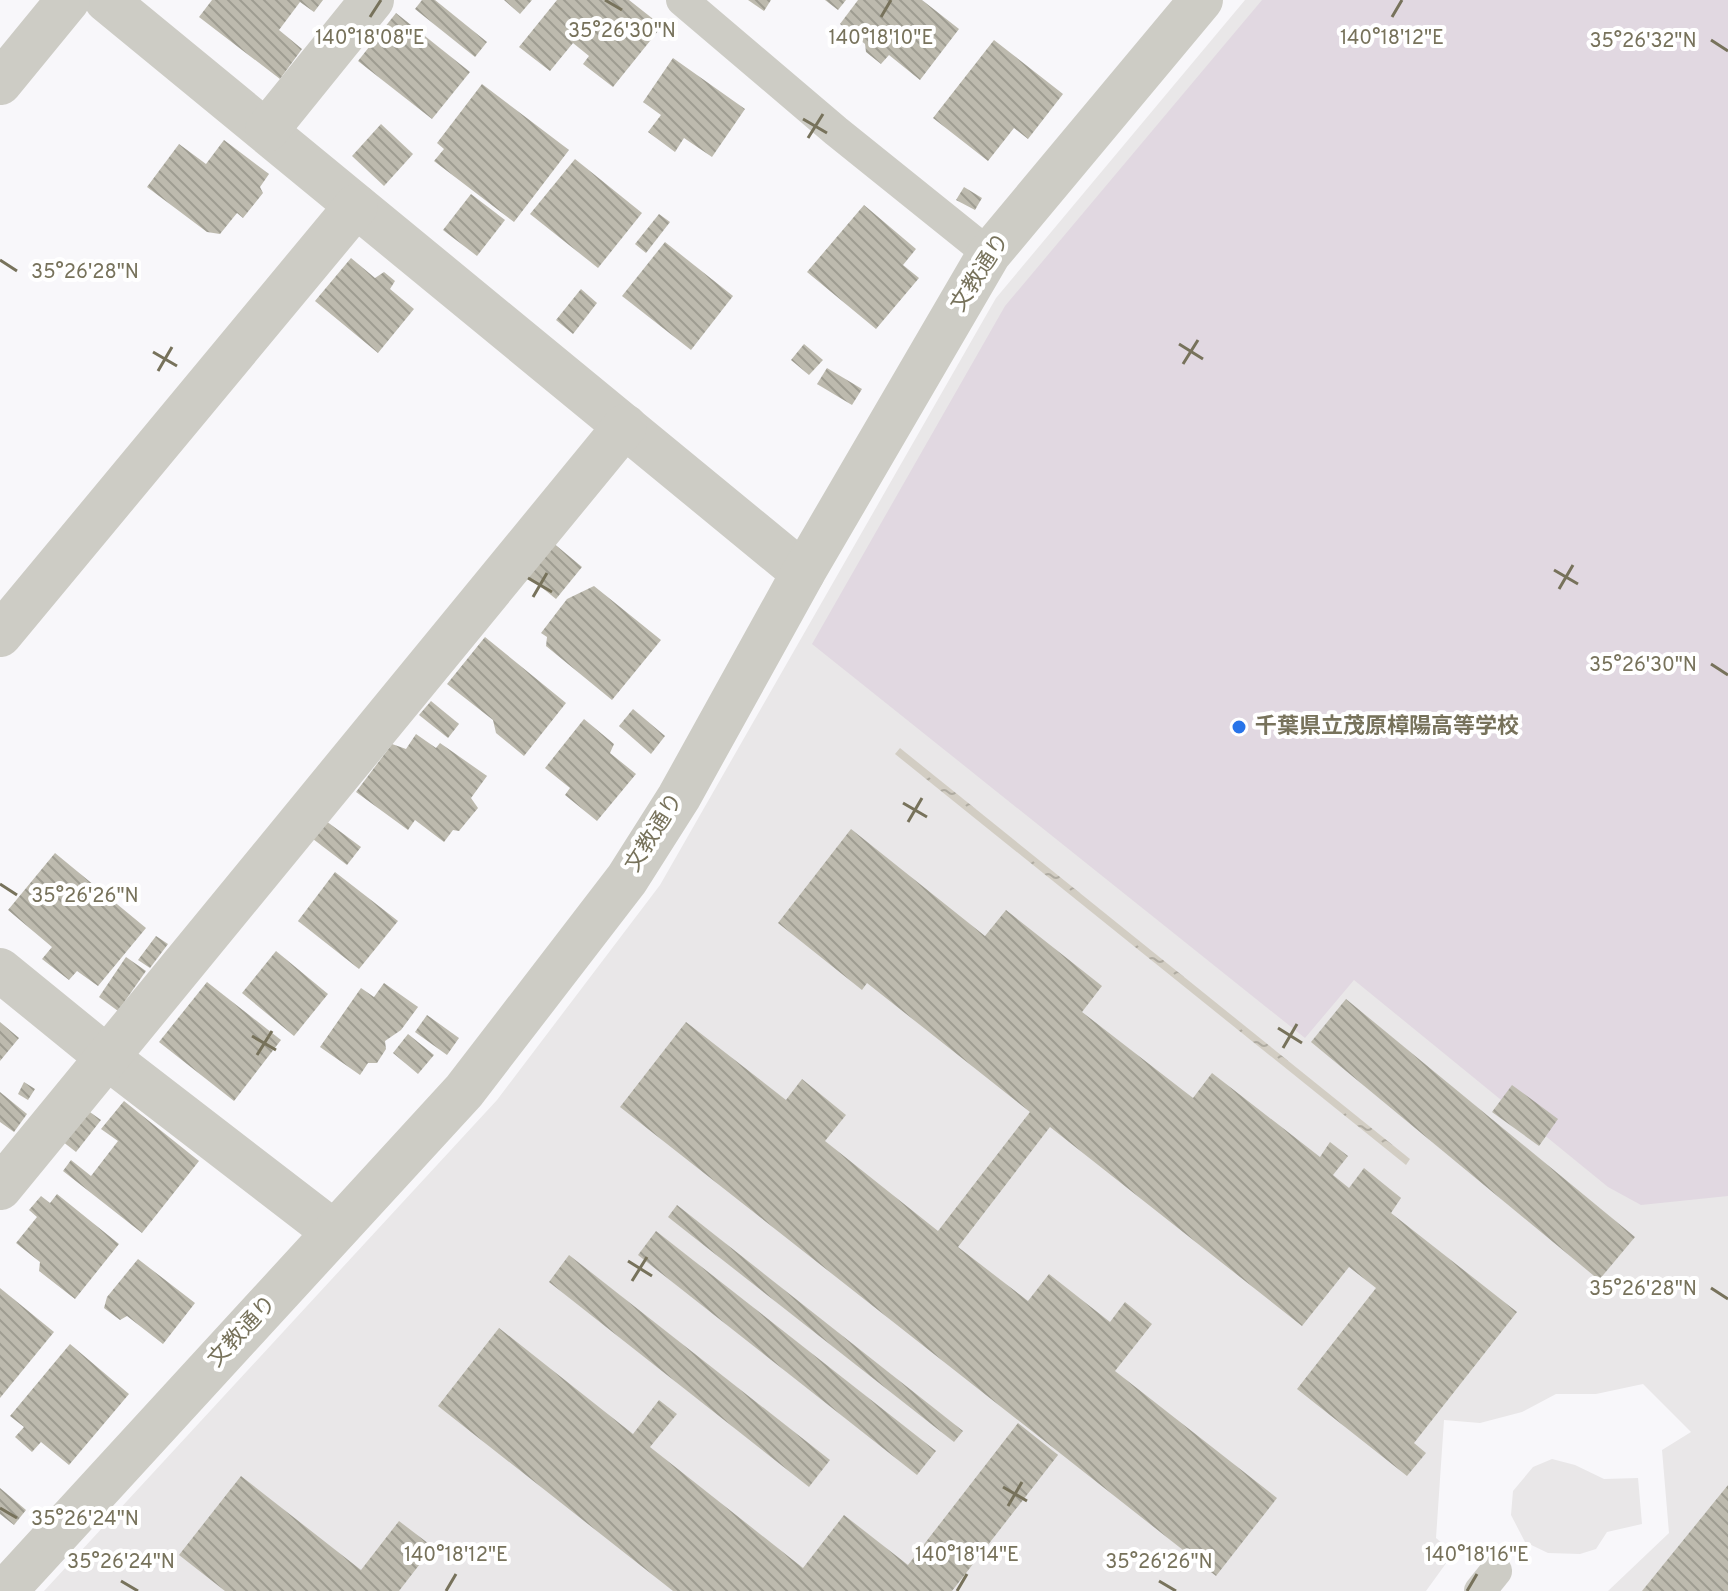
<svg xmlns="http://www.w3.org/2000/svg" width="1728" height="1591" font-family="Overpass,'Noto Sans JP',sans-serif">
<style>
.built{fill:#e9e7e8}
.pitch{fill:#e1d8e1}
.water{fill:url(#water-ripples)}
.building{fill:url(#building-back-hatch)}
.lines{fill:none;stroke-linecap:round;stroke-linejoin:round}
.service{stroke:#cdccc5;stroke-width:32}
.minor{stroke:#cdccc5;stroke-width:44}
.tertiary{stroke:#cdccc5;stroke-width:44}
.ticks{fill:none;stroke:#77725b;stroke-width:3}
.poi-dot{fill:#2874e9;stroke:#fff;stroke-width:3}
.labels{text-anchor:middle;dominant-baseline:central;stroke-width:8;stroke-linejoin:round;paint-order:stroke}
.street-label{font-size:22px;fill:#77725b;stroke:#fff}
.poi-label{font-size:22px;font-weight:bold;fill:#77725b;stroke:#fff;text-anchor:start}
.ticks-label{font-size:20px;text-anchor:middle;fill:#77725b;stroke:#fff;stroke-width:8;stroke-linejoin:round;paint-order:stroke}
</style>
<defs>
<pattern id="water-ripples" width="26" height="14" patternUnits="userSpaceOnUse" patternTransform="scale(2)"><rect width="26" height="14" fill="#d2cdc3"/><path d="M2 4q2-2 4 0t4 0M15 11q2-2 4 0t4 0" fill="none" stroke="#afaba1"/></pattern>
<pattern id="building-back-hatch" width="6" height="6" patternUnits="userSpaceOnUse" patternTransform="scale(2)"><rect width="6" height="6" fill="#bdbaae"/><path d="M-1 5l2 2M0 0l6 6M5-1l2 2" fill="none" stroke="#9e9c91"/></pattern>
</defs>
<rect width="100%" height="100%" fill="#f8f7fa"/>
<g class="built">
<path d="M1245,0h483v1591h-120l61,-58 -7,-83 29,-18 -48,-48 -47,10h-40l-34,18 -42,11 -36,-3 -8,118 7,6 4,18 -21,29h-1382l453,-491 163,-215 336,-587z"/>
<path d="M1552,1459l23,6 29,14 34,-1 4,46 -35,8 -11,17 -16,5 -32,-1 -23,-11 -14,-27 2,-24 20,-24z"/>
</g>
<path class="pitch" d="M1262,0h466v1196l-87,9 -33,-18 -254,-207 -49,58 -493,-394 193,-338z"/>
<path class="water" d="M900,748l510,411 -4,6 -511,-411z"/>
<g class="building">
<path d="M212,0h111l-9,12 -14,-10 -21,28 23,19 -22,30 -81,-62z"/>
<path d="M422,0h13l52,42 -12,15 -60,-48z"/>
<path d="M504,0h28l-12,14z"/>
<path d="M557,0h72l33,26 -49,61 -30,-23 6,-8 -16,-13 -23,28 -31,-24z"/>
<path d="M748,0h23l-7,11z"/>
<path d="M825,0h21l-8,10z"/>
<path d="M858,0h64l37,29 -39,51 -31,-25 -8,9 -15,-12 -1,-8 -25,-20z"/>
<path d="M396,13l74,59 -38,47 -74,-58z"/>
<path d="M994,40l69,54 -35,45 -14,-11 -26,33 -55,-43z"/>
<path d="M673,58l72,51 -33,48 -28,-19 -9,14 -27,-20 13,-17 -18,-13z"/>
<path d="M482,84l87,66 -55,72 -80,-61 10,-12 -7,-6z"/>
<path d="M381,124l32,30 -29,32 -32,-30z"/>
<path d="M224,140l45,34 -9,13 3,6 -20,25 -6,-5 -17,21 -13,-2 -60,-45 32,-43 27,20z"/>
<path d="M575,159l67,54 -44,55 -68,-54z"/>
<path d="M964,187l18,11 -7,12 -19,-10z"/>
<path d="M471,194l34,26 -28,36 -34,-26z"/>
<path d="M864,205l52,44 -13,16 16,13 -43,51 -69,-57z"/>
<path d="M659,214l11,8 -24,31 -11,-9z"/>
<path d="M665,242l68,54 -42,54 -69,-54z"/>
<path d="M351,258l24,20 9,-6 11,9 -5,8 24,20 -36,44 -63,-52z"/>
<path d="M581,289l16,14 -24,31 -17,-14z"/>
<path d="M804,344l19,16 -14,15 -18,-15z"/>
<path d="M827,368l35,21 -10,16 -35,-21z"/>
<path d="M552,542l30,25 -26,32 -31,-25z"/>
<path d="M594,586l67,54 -49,60 -66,-54 1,-9 -6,-4 26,-34z"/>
<path d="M485,637l81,66 -42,53 -28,-23 -3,-13 -46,-36z"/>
<path d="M431,701l28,23 -11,14 -29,-23z"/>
<path d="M633,709l32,27 -14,18 -32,-28z"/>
<path d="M584,719l30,25 -4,9 26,21 -39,47 -32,-26 5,-7 -25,-20z"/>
<path d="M416,734l20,14 4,-5 47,33 -16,22 7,10 -19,23 -6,-1 -9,12 -29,-22 -7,10 -52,-38 36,-48 14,5z"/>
<path d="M326,821l35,26 -14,18 -34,-26z"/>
<path d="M851,829l134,107 21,-26 96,76 -20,26 111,86 19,-25 108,84 10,-15 18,14 -15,19 16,13 15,-20 37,30 -10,15 126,99 -103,131 12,10 -19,23 -110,-87 79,-101 -27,-21 -47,59 -252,-199 -92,120 70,54 21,-27 61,48 15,-20 27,22 -37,47 162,127 -61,78 -596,-469 66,-85 100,78 16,-21 44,36 -21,26 113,90 92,-119 -163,-129 -5,7 -84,-67z"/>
<path d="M55,853l91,75 -48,58 -21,-15 -8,9 -27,-21 10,-12 -44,-37z"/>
<path d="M335,872l63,49 -39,48 -61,-48z"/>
<path d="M156,936l12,8 -18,24 -12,-8z"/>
<path d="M276,951l52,43 -34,42 -52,-43z"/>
<path d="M126,957l20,14 -28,40 -19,-14z"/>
<path d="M207,982l74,58 -47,61 -75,-59z"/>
<path d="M384,983l34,24 -17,23 -16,11 1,8 -9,14h-9l-8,12 -40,-28 41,-59 13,9z"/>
<path d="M1346,999l289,238 -36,43 -288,-238z"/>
<path d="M427,1015l32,23 -12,17 -32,-23z"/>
<path d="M0,1022l19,16 -19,23z"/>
<path d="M408,1034l26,21 -16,19 -25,-21z"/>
<path d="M24,1082l11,7 -7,11 -10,-6z"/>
<path d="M1512,1085l46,34 -19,27 -47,-34z"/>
<path d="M0,1092l27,22 -13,18 -14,-10z"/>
<path d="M124,1101l75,60 -57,72 -79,-62 8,-11 20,16 27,-35 -17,-12z"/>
<path d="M87,1110l14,10 -25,32 -14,-11z"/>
<path d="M57,1194l62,50 -44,55 -36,-28 1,-9 -24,-19 21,-26 -8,-7 12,-14 9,7z"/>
<path d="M677,1205l286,226 -9,11 -286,-225z"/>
<path d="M656,1231l280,220 -19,24 -279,-220z"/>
<path d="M569,1255l261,205 -21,27 -260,-205z"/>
<path d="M138,1259l57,44 -32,41 -36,-28 -7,4 -16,-12 3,-11z"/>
<path d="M0,1288l54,44 -54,66z"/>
<path d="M499,1328l134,106 26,-34 18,14 -27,33 153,121 41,-53 64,50 110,-142 40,32 -106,136h-279l-235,-185z"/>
<path d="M70,1344l59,50 -60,71 -28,-23 -9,10 -17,-15 9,-10 -14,-11z"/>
<path d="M241,1476l120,94 38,-49 34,26 -34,44h-174l-46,-36z"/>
<path d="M1728,1485v106h-86z"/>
<path d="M0,1488l26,22 -12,15 -14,-11z"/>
</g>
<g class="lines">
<g class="service">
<path d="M682,0l154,131 153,123"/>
<path d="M1480,1591l16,-20"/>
</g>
<g class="minor">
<path d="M106,0l697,573"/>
<path d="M0,83l68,-83"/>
<path d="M267,130l105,-130"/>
<path d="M0,635l356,-429"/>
<path d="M0,970l108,88 226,174"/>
<path d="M0,1188l625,-762"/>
</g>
<path class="tertiary" d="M5,1591l459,-500 163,-212 52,-82 124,-224 186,-319 212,-254"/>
</g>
<path class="ticks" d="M605,0l17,10M370,17l11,-17M881,17l10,-17M1392,17l10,-17M1711,40l17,11M803,119l24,14M808,138l15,-24M0,260l17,11M1179,344l24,15M153,352l24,14M1183,364l15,-24M158,371l14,-24M1554,570l24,14M528,578l24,14M1559,589l14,-24M533,597l14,-24M1711,664l17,11M903,803l24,14M908,822l14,-24M0,884l17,11M1278,1028l24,15M252,1036l24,14M1283,1048l14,-24M257,1055l15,-24M628,1261l24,15M632,1281l15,-24M1711,1288l17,11M1003,1487l24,14M1008,1506l14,-24M0,1508l17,10M121,1581l17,10M1159,1581l17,10M446,1591l10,-17M957,1591l10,-17M1467,1591l10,-17"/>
<circle class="poi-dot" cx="1239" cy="727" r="8"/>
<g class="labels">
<g class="street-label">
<text transform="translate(981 273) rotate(-57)">文教通り</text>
<text transform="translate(655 833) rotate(-58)">文教通り</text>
<text transform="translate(243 1332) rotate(-47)">文教通り</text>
</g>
<g class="poi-label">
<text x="1255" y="727">千葉県立茂原樟陽高等学校</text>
</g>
</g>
<g class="ticks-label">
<text x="622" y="37">35°26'30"N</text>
<text x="881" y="44">140°18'10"E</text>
<text x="370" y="44">140°18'08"E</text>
<text x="1392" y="44">140°18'12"E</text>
<text x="1643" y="47">35°26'32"N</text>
<text x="85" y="278">35°26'28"N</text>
<text x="1643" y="671">35°26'30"N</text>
<text x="85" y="902">35°26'26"N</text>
<text x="1643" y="1295">35°26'28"N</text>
<text x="85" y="1525">35°26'24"N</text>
<text x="456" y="1561">140°18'12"E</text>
<text x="967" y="1561">140°18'14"E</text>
<text x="1477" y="1561">140°18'16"E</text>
<text x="121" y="1568">35°26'24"N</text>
<text x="1159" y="1568">35°26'26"N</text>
</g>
</svg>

▸ Exercise:
Reproduce every line from the listing above that holds the word "lines".

▸ Written solution:
.lines{fill:none;stroke-linecap:round;stroke-linejoin:round}
<g class="lines">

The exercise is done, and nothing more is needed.